Hal itu dilakukan Andri saat berkonsultasi terkait proses peralihan hak tanah di Dinas Penanaman Modal dan Pelayanan Terpadu Satu Pintu (DPMPTSP) Kota Tangerang. Ia mendatangi loket pelayanan pertanahan milik Kementerian Agraria dan Tata Ruang/Badan Pertanahan Nasional (ATR/BPN) dan Badan Pendapatan Daerah (Bapenda) setempat untuk memastikan syarat dan dokumen yang dibutuhkan.
“Di loket BPN barusan dijelaskan detail, mulai dari dicek sertipikat asli, AJB (Akta Jual Beli), BPHTB (Bea Perolehan Hak atas Tanah dan Bangunan), sampai PBB (Pajak Bumi dan Bangunan). Jadi kita tahu apa saja yang harus disiapkan dan tidak bingung lagi,” ujar Andri.
Menurutnya, cara petugas loket BPN dalam menjelaskan juga membuat masyarakat lebih nyaman saat berkonsultasi. Suasana pelayanan yang tidak kaku membuat warga lebih leluasa bertanya terkait proses yang belum dipahami. “Bagus, tadi dijelaskan secara sedetil-detilnya, tidak berbelit-belit. Sebenarnya itu kan yang kami perlukan, informasi yang jelas, disampaikan secara santai, tapi tetap jelas,” tambah Andri.
Pengalaman serupa dirasakan Bukit Solomon Kusuma Negara, warga Tangerang, ketika mengurus sertipikat tanah untuk rumah milik orang tuanya.

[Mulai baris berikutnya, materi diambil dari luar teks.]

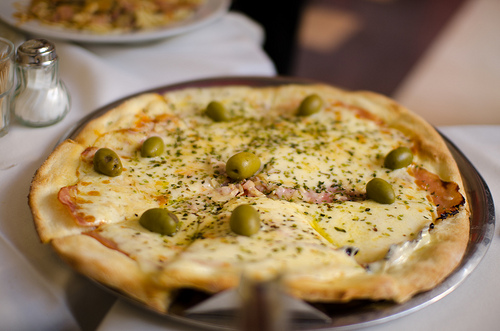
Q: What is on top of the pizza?
A: Melted cheese.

Ia bisa mengurus dua urusan sekaligus dalam satu waktu tanpa harus berpindah tempat. “Tadi saya konsultasi di loket BPN, dijelaskan berkas yang dibutuhkan apa saja untuk pendaftaran pertama kali ini. Cukup mudah karena semua layanan bisa terintegrasi di sini. Penjelasan dari petugas juga jelas dan membantu,” kata Bukit.
Ia mengurus validasi BPHTB di loket Bapenda dan berkonsultasi mengenai tahapan pendaftaran sertipikat tanah di loket BPN secara bersamaan.
Sebagai informasi, loket ATR/BPN di DPMPTSP Kota Tangerang melayani masyarakat setiap hari Senin dan Kamis, pukul 08.00-15.00 WIB. Jadwal tersebut merujuk pada nota kesepahaman antara Pemerintah Kota Tangerang dengan Kantor Pertanahan Kota Tangerang.